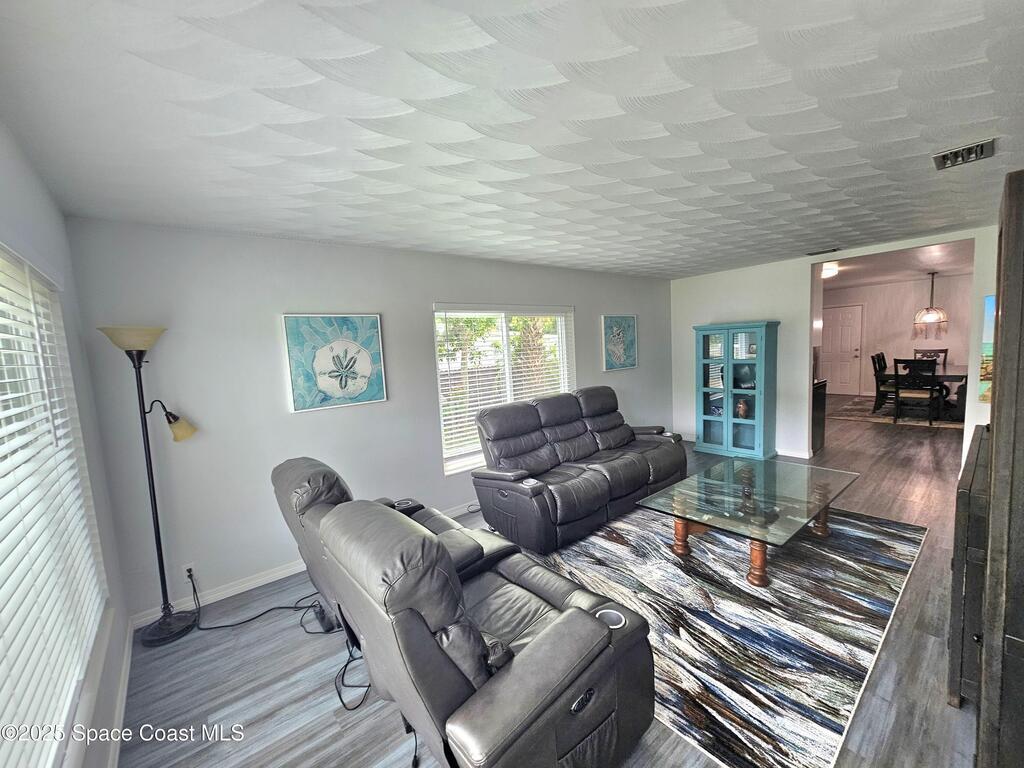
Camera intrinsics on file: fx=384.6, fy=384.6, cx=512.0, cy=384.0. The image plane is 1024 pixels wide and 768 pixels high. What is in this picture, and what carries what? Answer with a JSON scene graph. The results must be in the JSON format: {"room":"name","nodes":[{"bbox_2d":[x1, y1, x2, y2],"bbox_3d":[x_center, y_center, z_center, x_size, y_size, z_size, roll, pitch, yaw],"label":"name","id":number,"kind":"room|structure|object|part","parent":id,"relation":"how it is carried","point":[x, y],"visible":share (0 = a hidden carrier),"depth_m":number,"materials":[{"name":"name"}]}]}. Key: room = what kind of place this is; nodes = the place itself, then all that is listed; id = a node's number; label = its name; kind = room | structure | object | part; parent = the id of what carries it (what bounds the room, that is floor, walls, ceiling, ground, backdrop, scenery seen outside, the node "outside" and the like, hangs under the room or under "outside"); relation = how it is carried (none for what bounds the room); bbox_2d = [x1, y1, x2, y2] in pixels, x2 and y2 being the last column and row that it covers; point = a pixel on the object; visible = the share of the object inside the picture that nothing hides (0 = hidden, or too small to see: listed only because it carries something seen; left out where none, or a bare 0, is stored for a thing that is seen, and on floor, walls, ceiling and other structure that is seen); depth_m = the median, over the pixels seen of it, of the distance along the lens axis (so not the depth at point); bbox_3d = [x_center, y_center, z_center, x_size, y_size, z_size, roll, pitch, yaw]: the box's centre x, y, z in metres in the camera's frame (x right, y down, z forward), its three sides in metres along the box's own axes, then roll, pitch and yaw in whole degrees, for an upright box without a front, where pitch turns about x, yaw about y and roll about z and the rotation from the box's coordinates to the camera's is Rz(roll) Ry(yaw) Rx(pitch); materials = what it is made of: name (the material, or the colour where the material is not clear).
{"room":"living room","nodes":[
{"label":"living room","id":0,"kind":"room"},
{"bbox_2d":[0,123,130,767],"bbox_3d":[-1.049,0.401,0.519,0.155,2.476,4.318,-8,8,-39],"label":"left wall","id":1,"kind":"structure","parent":0,"point":[41,207],"depth_m":1.73,"materials":[{"name":"white paint"}]},
{"bbox_2d":[0,242,107,767],"bbox_3d":[-1.439,0.376,1.022,0.156,1.630,2.042,-8,8,-39],"label":"window","id":2,"kind":"structure","parent":1,"relation":"in","point":[1,528],"depth_m":1.42,"materials":[{"name":"white"}]},
{"bbox_2d":[106,613,133,767],"bbox_3d":[-1.040,1.529,0.863,0.017,0.095,3.916,-8,8,-39],"label":"baseboard","id":3,"kind":"structure","parent":1,"relation":"attached to","point":[117,715],"depth_m":1.77,"materials":[{"name":"white paint"}]},
{"bbox_2d":[65,218,677,621],"bbox_3d":[-0.040,-0.049,4.146,6.005,2.463,0.162,-8,8,-39],"label":"back wall","id":4,"kind":"structure","parent":0,"point":[577,302],"depth_m":2.68,"materials":[{"name":"paint"}]},
{"bbox_2d":[182,561,195,580],"bbox_3d":[-2.055,1.190,2.441,0.070,0.116,0.009,-8,8,-39],"label":"wall socket","id":5,"kind":"object","parent":4,"relation":"attached to","point":[187,564],"visible":0.76,"depth_m":2.44,"materials":[{"name":"white plastic"}]},
{"bbox_2d":[132,503,474,626],"bbox_3d":[-0.422,1.198,3.857,4.779,0.092,0.016,-8,8,-39],"label":"baseboard","id":6,"kind":"structure","parent":4,"relation":"attached to","point":[253,581],"depth_m":2.68,"materials":[{"name":"white paint"}]},
{"bbox_2d":[282,313,387,412],"bbox_3d":[-1.339,-0.187,2.953,0.608,0.681,0.037,-8,8,-39],"label":"picture","id":7,"kind":"object","parent":4,"relation":"attached to","point":[367,362],"visible":0.99,"depth_m":2.91},
{"bbox_2d":[434,304,574,474],"bbox_3d":[-0.032,0.006,4.088,1.724,1.583,0.153,-8,8,-39],"label":"window","id":8,"kind":"structure","parent":4,"relation":"in","point":[505,334],"depth_m":4.00,"materials":[{"name":"white glass"}]},
{"bbox_2d":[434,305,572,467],"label":"window blind","id":9,"kind":"object","parent":8,"relation":"attached to","point":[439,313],"visible":0.6,"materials":[{"name":"white plastic"}]},
{"bbox_2d":[601,314,637,371],"bbox_3d":[1.426,-0.540,5.105,0.630,0.680,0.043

☆ ☆ ☆ ☆ ☆

__Assignment__:
Please set down every record exactly as it appears, leaving out the pictures.

__Solution__:
Camera intrinsics on file: fx=384.6, fy=384.6, cx=512.0, cy=384.0. The image plane is 1024 pixels wide and 768 pixels high. What is in this picture, and what carries what? Answer with a JSON scene graph. The results must be in the JSON format: {"room":"name","nodes":[{"bbox_2d":[x1, y1, x2, y2],"bbox_3d":[x_center, y_center, z_center, x_size, y_size, z_size, roll, pitch, yaw],"label":"name","id":number,"kind":"room|structure|object|part","parent":id,"relation":"how it is carried","point":[x, y],"visible":share (0 = a hidden carrier),"depth_m":number,"materials":[{"name":"name"}]}]}. Key: room = what kind of place this is; nodes = the place itself, then all that is listed; id = a node's number; label = its name; kind = room | structure | object | part; parent = the id of what carries it (what bounds the room, that is floor, walls, ceiling, ground, backdrop, scenery seen outside, the node "outside" and the like, hangs under the room or under "outside"); relation = how it is carried (none for what bounds the room); bbox_2d = [x1, y1, x2, y2] in pixels, x2 and y2 being the last column and row that it covers; point = a pixel on the object; visible = the share of the object inside the picture that nothing hides (0 = hidden, or too small to see: listed only because it carries something seen; left out where none, or a bare 0, is stored for a thing that is seen, and on floor, walls, ceiling and other structure that is seen); depth_m = the median, over the pixels seen of it, of the distance along the lens axis (so not the depth at point); bbox_3d = [x_center, y_center, z_center, x_size, y_size, z_size, roll, pitch, yaw]: the box's centre x, y, z in metres in the camera's frame (x right, y down, z forward), its three sides in metres along the box's own axes, then roll, pitch and yaw in whole degrees, for an upright box without a front, where pitch turns about x, yaw about y and roll about z and the rotation from the box's coordinates to the camera's is Rz(roll) Ry(yaw) Rx(pitch); materials = what it is made of: name (the material, or the colour where the material is not clear).
{"room":"living room","nodes":[
{"label":"living room","id":0,"kind":"room"},
{"bbox_2d":[0,123,130,767],"bbox_3d":[-1.049,0.401,0.519,0.155,2.476,4.318,-8,8,-39],"label":"left wall","id":1,"kind":"structure","parent":0,"point":[41,207],"depth_m":1.73,"materials":[{"name":"white paint"}]},
{"bbox_2d":[0,242,107,767],"bbox_3d":[-1.439,0.376,1.022,0.156,1.630,2.042,-8,8,-39],"label":"window","id":2,"kind":"structure","parent":1,"relation":"in","point":[1,528],"depth_m":1.42,"materials":[{"name":"white"}]},
{"bbox_2d":[106,613,133,767],"bbox_3d":[-1.040,1.529,0.863,0.017,0.095,3.916,-8,8,-39],"label":"baseboard","id":3,"kind":"structure","parent":1,"relation":"attached to","point":[117,715],"depth_m":1.77,"materials":[{"name":"white paint"}]},
{"bbox_2d":[65,218,677,621],"bbox_3d":[-0.040,-0.049,4.146,6.005,2.463,0.162,-8,8,-39],"label":"back wall","id":4,"kind":"structure","parent":0,"point":[577,302],"depth_m":2.68,"materials":[{"name":"paint"}]},
{"bbox_2d":[182,561,195,580],"bbox_3d":[-2.055,1.190,2.441,0.070,0.116,0.009,-8,8,-39],"label":"wall socket","id":5,"kind":"object","parent":4,"relation":"attached to","point":[187,564],"visible":0.76,"depth_m":2.44,"materials":[{"name":"white plastic"}]},
{"bbox_2d":[132,503,474,626],"bbox_3d":[-0.422,1.198,3.857,4.779,0.092,0.016,-8,8,-39],"label":"baseboard","id":6,"kind":"structure","parent":4,"relation":"attached to","point":[253,581],"depth_m":2.68,"materials":[{"name":"white paint"}]},
{"bbox_2d":[282,313,387,412],"bbox_3d":[-1.339,-0.187,2.953,0.608,0.681,0.037,-8,8,-39],"label":"picture","id":7,"kind":"object","parent":4,"relation":"attached to","point":[367,362],"visible":0.99,"depth_m":2.91},
{"bbox_2d":[434,304,574,474],"bbox_3d":[-0.032,0.006,4.088,1.724,1.583,0.153,-8,8,-39],"label":"window","id":8,"kind":"structure","parent":4,"relation":"in","point":[505,334],"depth_m":4.00,"materials":[{"name":"white glass"}]},
{"bbox_2d":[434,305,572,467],"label":"window blind","id":9,"kind":"object","parent":8,"relation":"attached to","point":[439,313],"visible":0.6,"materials":[{"name":"white plastic"}]},
{"bbox_2d":[601,314,637,371],"bbox_3d":[1.426,-0.540,5.105,0.630,0.680,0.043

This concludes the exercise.